In this post, I continue to explore the implications of SQL Server 2008 data compression. It is particularly worth highlighting the fact that SQL Server 2008 data compression is performed at the page level instead of the table level. In other words, when SQL Server 2008 goes about compressing data, it does it one page at a time, and its compression algorithm considers only the data on that page.
The page level approach to data compression has important implications, one of which is that what kind of compression ratio you get on a table depends on how the data in the table is distributed. That is, it is possible that with the exactly same set of data in the table, you can get radically different compression ratios if data is shuffled around in the table.

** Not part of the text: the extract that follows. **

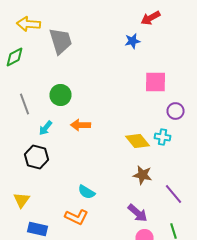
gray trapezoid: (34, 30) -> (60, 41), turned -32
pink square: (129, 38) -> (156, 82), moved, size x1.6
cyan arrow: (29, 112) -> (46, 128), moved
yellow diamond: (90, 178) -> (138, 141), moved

To drive this point home, let me show you an extreme example with the following table:
create table customer (
cid int identity,
filler char(100) NOT NULL,
)
With this table, I tested two scenarios:
Scenario 1: Clustered index was created on column cid:
create clustered index cus_cx on customer(cid);
Scenario 2: Clustered index was created on column filler
create clustered index cus_cx on customer(filler);
Again, with the exactly same set of data in the table, in each scenario I compressed the data, and compared the table size before the compression and after the compression. The data compression was done with ALTER TABLE statement as follows:
ALTER TABLE customer REBUILD
WITH (DATA_COMPRESSION = PAGE, MAXDOP=8);
The following chart shows the table size before and after compression for each test scenario:
Clearly, when the table was clustered on the column cid, the data compression ratio was very low (slightly greater than 1), whereas when the table was clustered on the column filler, the data compression ratio was very good at ~10 (the compressed table was about 10 times smaller).
Why?
First we need to know exactly what data was in the table, i.e. we need to know the characteristics of the data. Well, the data was populated with the following script:
declare @i int
set @i = 1
begin tran
while @i <= 8000000
begin
insert customer(filler)
select left(cast(@i % 80 as varchar(8)) + '00000000', 7) + replicate('a', 92)
if (@i % 10000) = 0
begin
commit tran
begin tran
end
select @i = @i + 1
end
commit tran
With this script, the first 80 rows would have the cid values going from 1 through 80, and the filler column would have 80 distinct values. With the cid values going from 81 through 160, the filler column would have another 80 distinct values, but as a set they were identical to the first 80 values. This pattern repeated every 80 rows because of the expression @i % 80 in the script.
Note that the table row was sized such that each page would contain ~80 rows. This means that if there was a clustered index on column cid, every page would have 80 distinct values in the filler column. When SQL Server tried to compress such a page, there wasn’t much to compress. Now, when the clustered index was created on the filler column instead, every page was filled with duplicate values in the filler column, making the page extremely conducive to data compression.
Again, this post is to help highlight the behavior of SQL Server 2008 data compression. The behavior presented here is neither good nor bad. It’s just a natural consequence of the page-level algorithm. Oracle’s data compression also adopts a page/block level algorithm, and therefore would see the same behavior.
Note that if all the values are distinct, no matter how you shuffle the data you won't improve its compression ratio.